Wir GRÜNEN werden uns dieser Entwicklung entgegenstellen. Wir begrüßen sehr, dass zumindest die SPD-Fraktion sehr deutlich signalisiert hat - so habe ich es wahrgenommen -, dass es zu dieser Situation nicht kommen wird.

Ich bitte aber auch darum, dass wir in der Diskussion mehr Ehrlichkeit an den Tag legen. Ich habe mit den Kommunen gesprochen, in Dessau, in unserem eigenen Jugendhilfeausschuss. Kollege Bernstein, unterhalten Sie sich einmal mit den Leuten! Wir sind ja, wenn ich das so sagen darf, in einer gemeinsamen kommunalpolitischen Fraktion. Dort ist dieser Fakt komplett anders diskutiert worden.

(Zustimmung)

Im Januar haben wir den Brief bekommen. Unser Haushalt ist komfortabel und er ist fertig. Möglicherweise hätte Dessau den Eigenanteil sogar stemmen können, aber nicht wenn der Haushalt schon bestätigt ist und vorliegt. Die ganze Herangehensweise zeugt von einer Ignoranz der Wichtigkeit von Schulsozialarbeit, die ich für meine Fraktion deutlich von mir weise.

(Zustimmung)

Abschließend will ich noch einen Satz sagen, durchaus auch selbstkritisch. Wir hätten in der letzten Koalition nicht nur die Verpflichtungsermächtigung einstellen, sondern auch - da bin ich bei der Kollegin Pähle, die das vorhin sehr deutlich gesagt hat - das eigene Landesprogramm vollziehen sollen. Das steht jetzt auf der Agenda, um ein für alle Mal klare Rahmenbedingungen für Schulsozialarbeit in Sachsen-Anhalt zu schaffen. Wir GRÜNEN stehen dafür zur Verfügung. - Ich bedanke mich für Ihre Aufmerksamkeit.


Vizepräsidentin Anne-Marie Keding:

Vielen Dank, Frau Lüddemann. - Herr Dr. Tillschneider möchte eine Intervention realisieren.


Dr.

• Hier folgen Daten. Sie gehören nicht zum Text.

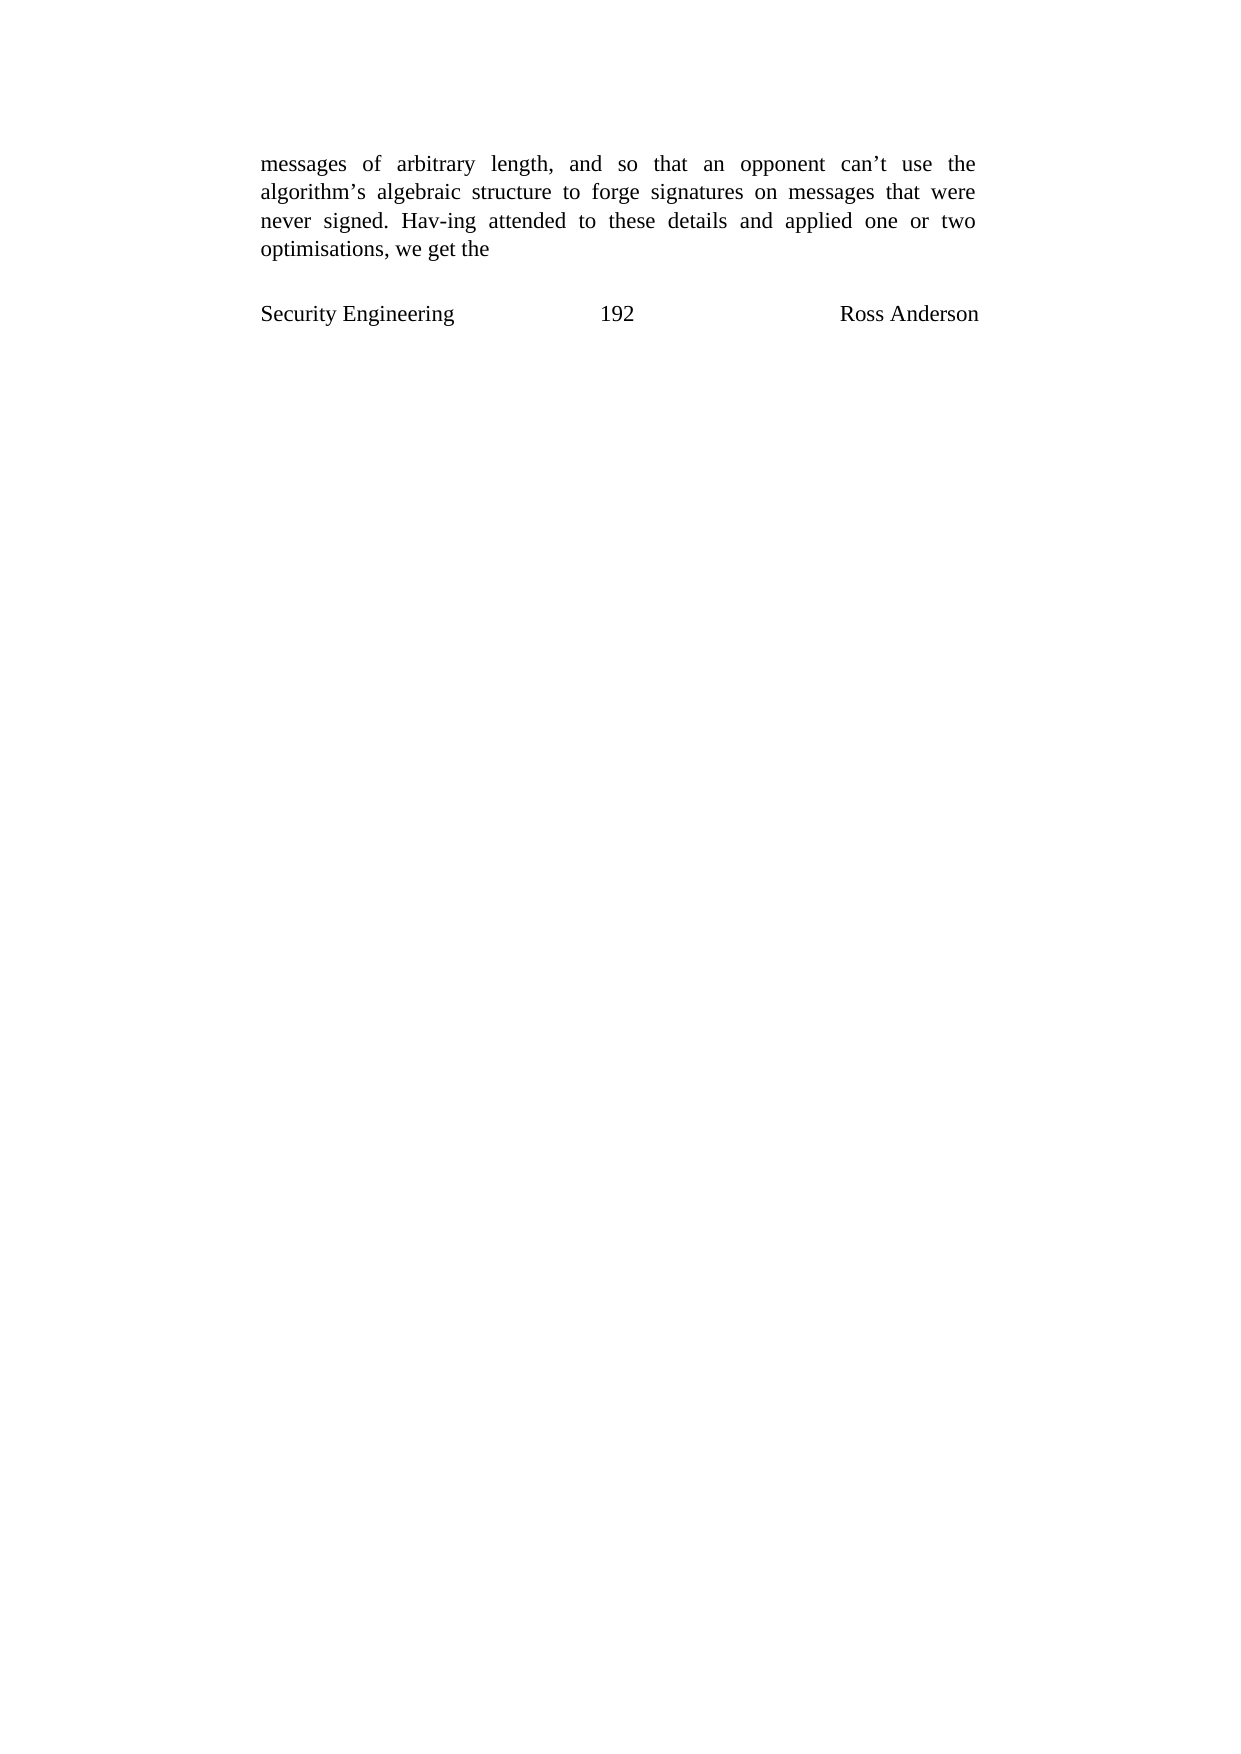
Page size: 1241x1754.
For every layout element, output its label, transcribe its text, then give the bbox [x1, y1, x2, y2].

text A few more details need to be fixed up to get a functional digital signature scheme. As before, bad choices of p and g can weaken the algorithm. We will also want to hash the message M using a hash function so that we can sign messages of arbitrary length, and so that an opponent can’t use the algorithm’s algebraic structure to forge signatures on messages that were never signed. Hav-ing attended to these details and applied one or two optimisations, we get the [260, 150, 977, 262]
text Security Engineering 192 Ross Anderson [260, 301, 1090, 327]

Hans-Thomas Tillschneider (AfD):

Ja - ich habe es jetzt gelernt  , eine Intervention. - Frau Lüddemann hat in ihrer Rede betont von den demokratischen Fraktionen gesprochen und damit nicht die AfD gemeint. Ich habe das schon häufiger bei Ihnen und auch bei anderen bemerkt. Ich bin Ihnen sehr dankbar dafür, dass Sie das jetzt so gesagt haben; denn damit zeigen Sie, dass wir hier fünf Fraktionen haben, die einen Block bilden und sich kaum noch unterscheiden, und dass es daneben die AfD gibt. Gäbe es die AfD nicht, wäre hier nur noch Volkskammer. Wir machen aus diesem Parlament eine Demokratie.

(Lachen und Zustimmung - Zurufe)


Vizepräsidentin Anne-Marie Keding:

Frau Lüddemann.


Cornelia Lüddemann (GRÜNE):

Ich finde das sehr bemerkenswert. Es ist jetzt kurz nach 12 Uhr. Heute früh um 9:30 Uhr haben wir über einen gemeinsamen Antrag von fünf Fraktionen dieses Hauses debattiert. Fünf Fraktionen dieses Hauses haben diesen Antrag mit unterschiedlichen Nuancen für gut befunden. Fünf Fraktionen dieses Hauses haben diesen Antrag gemeinsam abgestimmt. Wenn Sie erst jetzt auf die Idee kommen, dass Sie hier der Außenseiter sind und eigentlich nicht dazugehören, dann wachen Sie endlich auf!